Pich ne laissa même pas le temps à Indra Koma de réagir à sa réponse, il bondit vers ce prince, tira son couteau, caché dans son chignon et poignarda en plein cœur sa victime royale devant sa cour. Indra Koma était mort sur le coup. Les gardes siamois assaillirent sur les douze avec rage. La lutte s’engagea immédiatement entre les Khmers et les Siamois. Avant être tués, les douze arrivèrent à tuer plus de cent soldats siamois. Revenons à Ponhea Yat, après le départ des douze, il donna l’ordre à son armée de marcher sur Nokor Thom.

Apprenant la mort d’Indra Koma, il ordonna ses généraux à livrer bataille contre les lignes de défense siamoise sans rencontrer de résistance importante. Les murailles de la cité étant totalement dégarnies et en quelques heures seulement, la capitale fut libérée.

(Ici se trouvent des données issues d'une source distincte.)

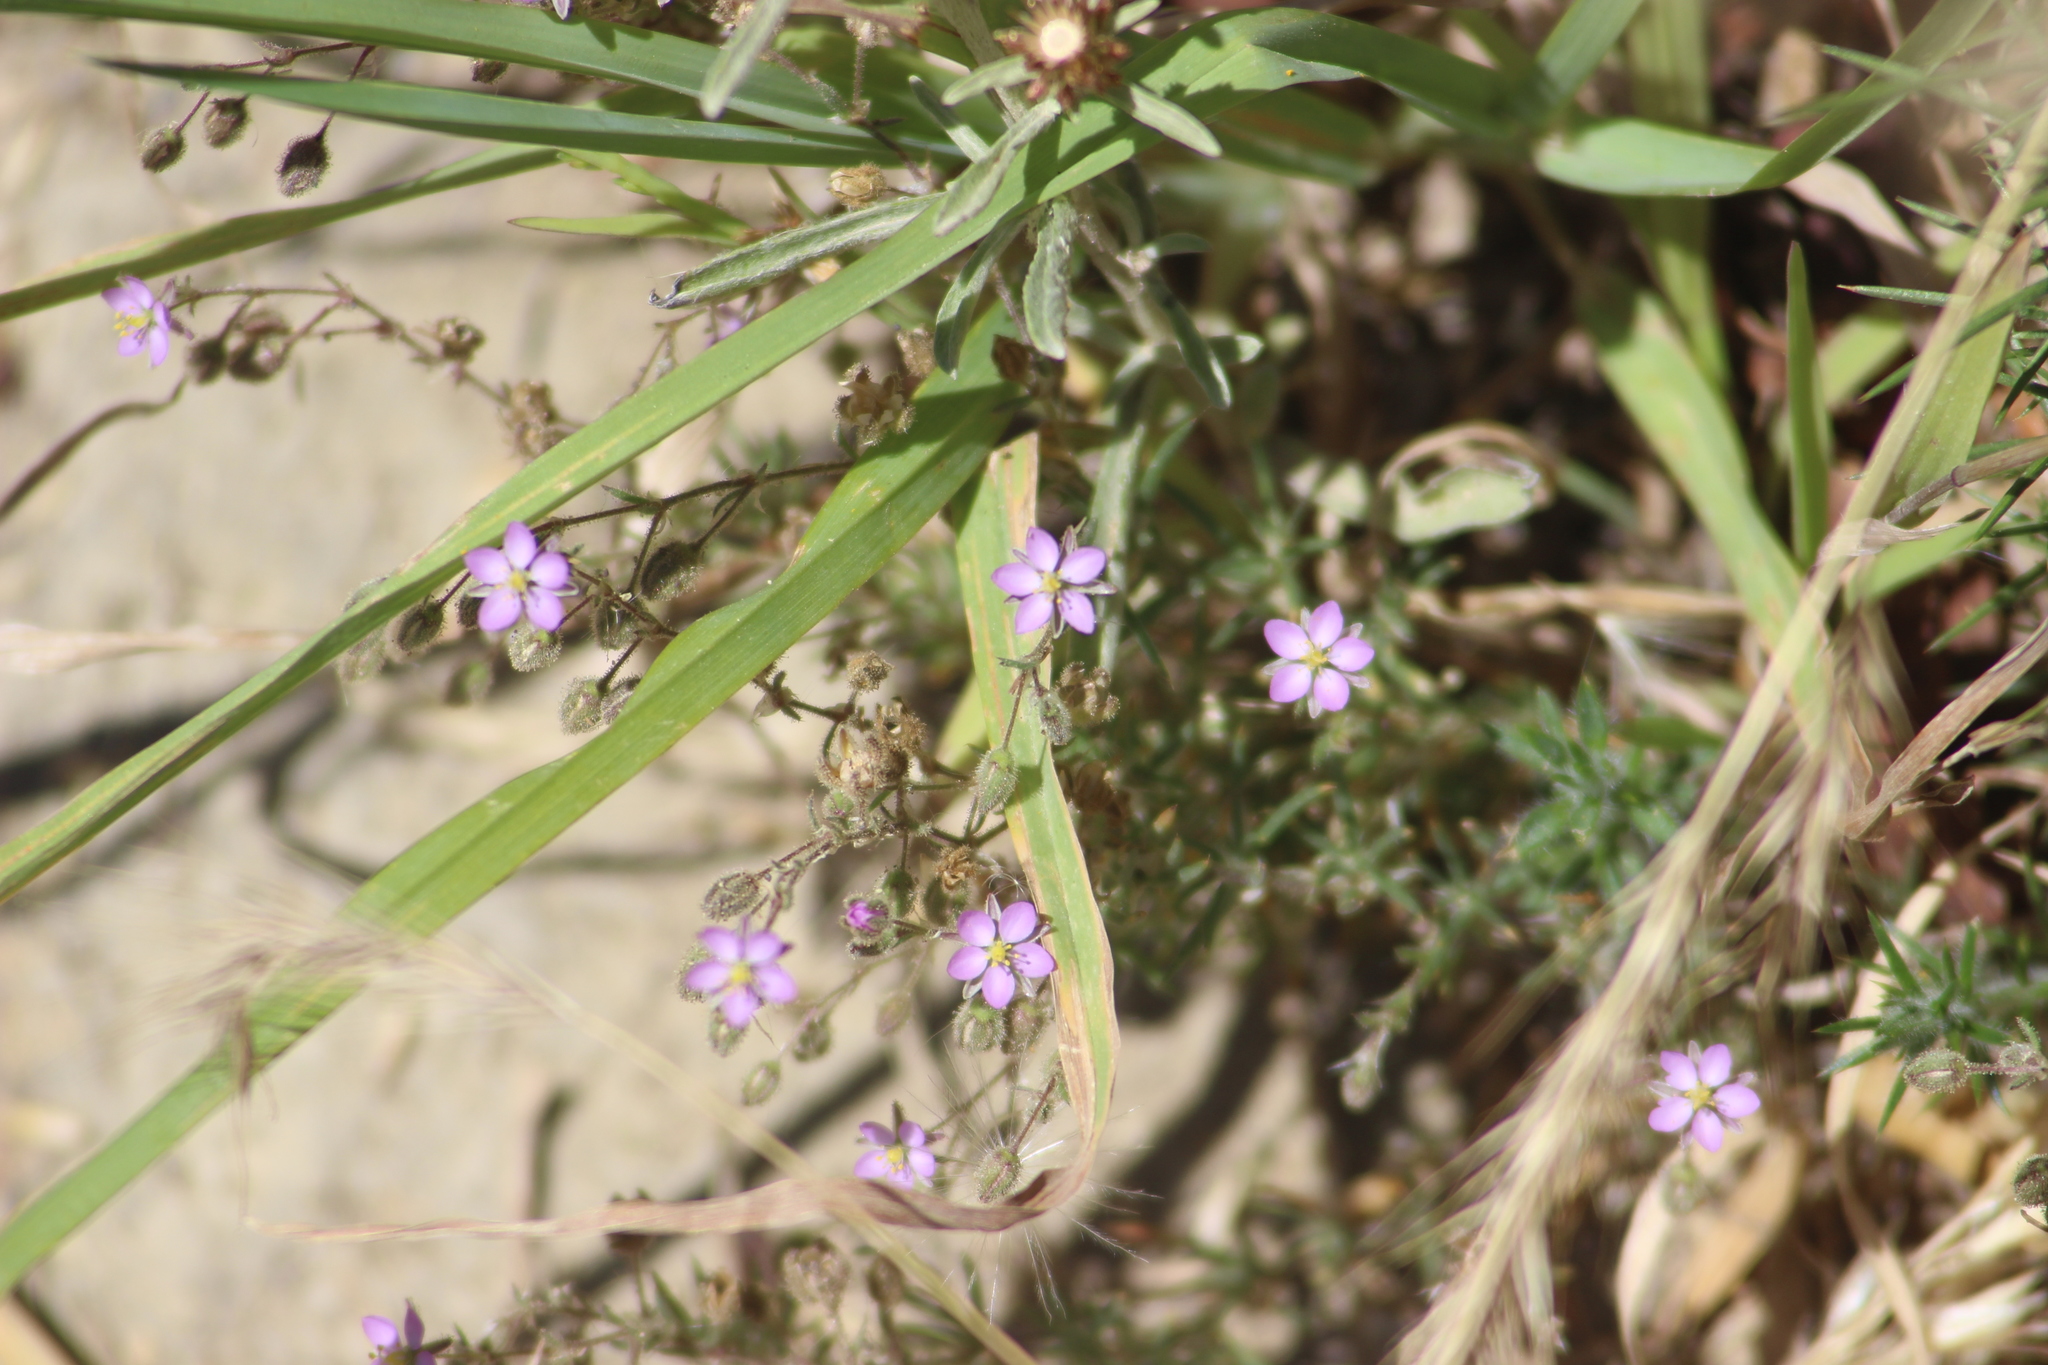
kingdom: Plantae
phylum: Tracheophyta
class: Magnoliopsida
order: Caryophyllales
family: Caryophyllaceae
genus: Spergularia
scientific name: Spergularia rubra
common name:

Ponhea Yat entra dans la salle de trône où les fonctionnaires siamois avaient déposé le corps d’Indra Koma. À côté de l’urne royal, il s’aperçut une très jolie femme qui était en train de pleurer. Ponhea Yat lui posa la question : Qui es-tu ? Qui sont tes parents ? La jolie femme leva la tête et répondit au souverain khmer :

"Je m’appelle Preah Mneang Sisagame, cousine et première dame du roi Indra Koma. Je suis la fille de Khoun Troung Dân Moun. Mon père est le cousin de Ponhea Tekchau Krong Tep".

Apprenant l’origine et appréciant la beauté de Preah Mneang Sisagame, Ponhea Yat la prit comme sa première dame du royaume. Après la victoire sur les siamois, Ponhea Yat était proclamé roi vainqueur par le Conseil de la couronne khmer en 1384.